→ Records excerpted from a collection:

/---

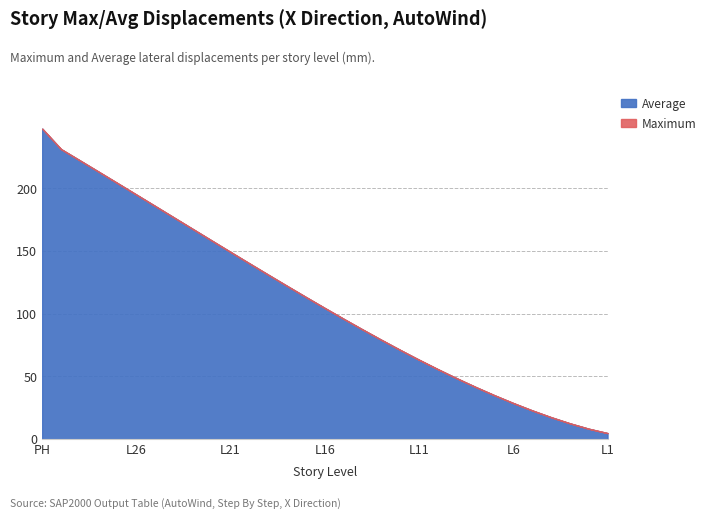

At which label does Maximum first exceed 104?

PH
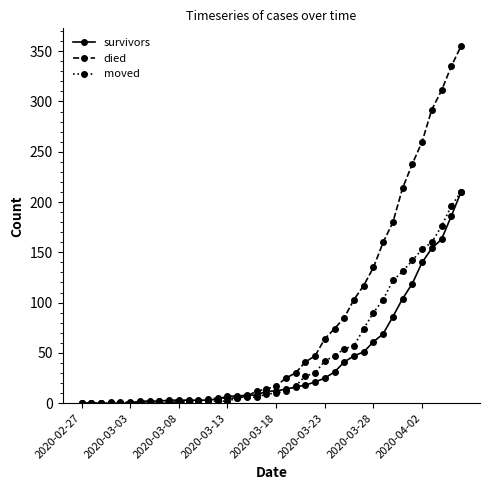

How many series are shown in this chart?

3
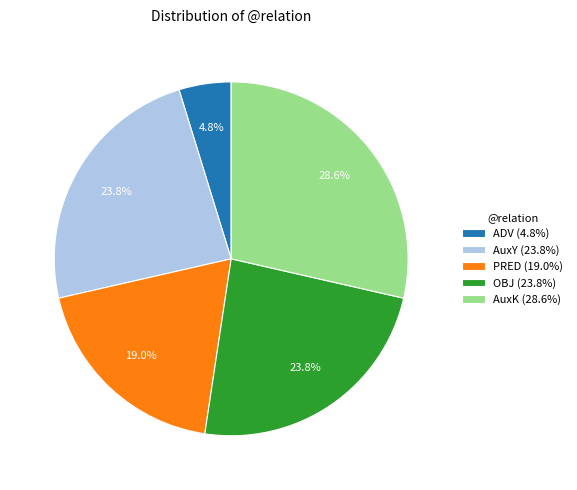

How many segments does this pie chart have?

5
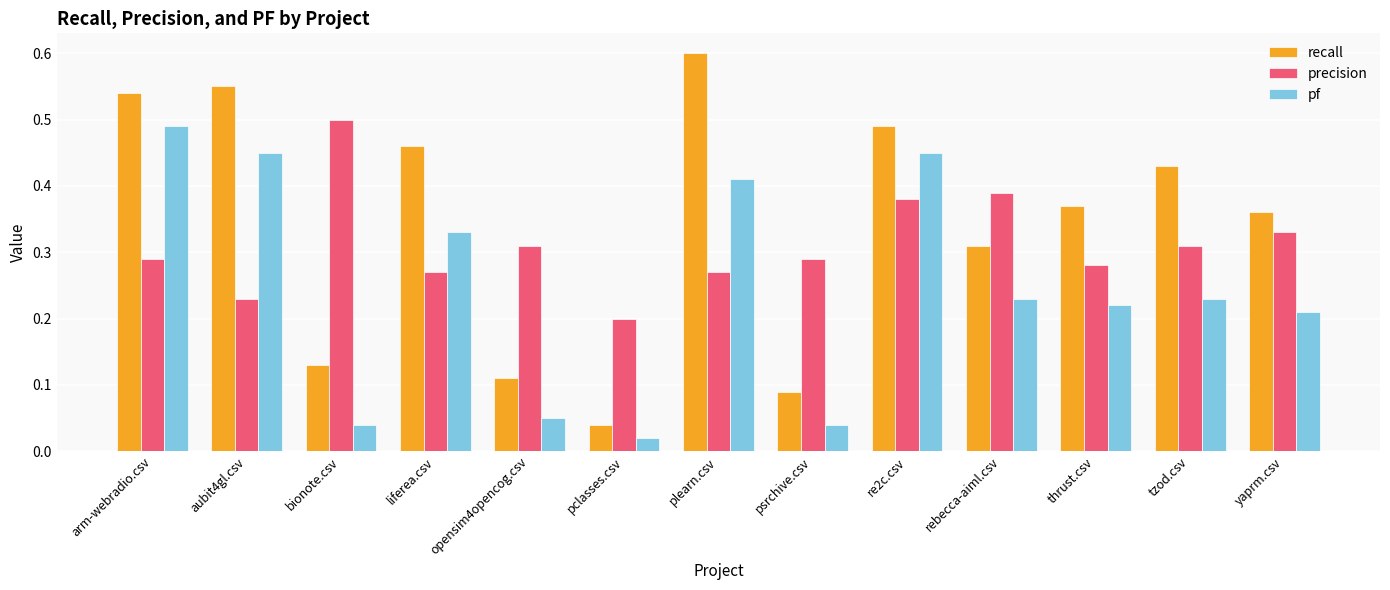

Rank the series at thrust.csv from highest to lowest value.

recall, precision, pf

\---

→ Instructions for the task: Please copy out every line in the entries above that contains the word "chart". Treat uppercase and lowercase as different.

→ Output of the exercise:
How many series are shown in this chart?
How many segments does this pie chart have?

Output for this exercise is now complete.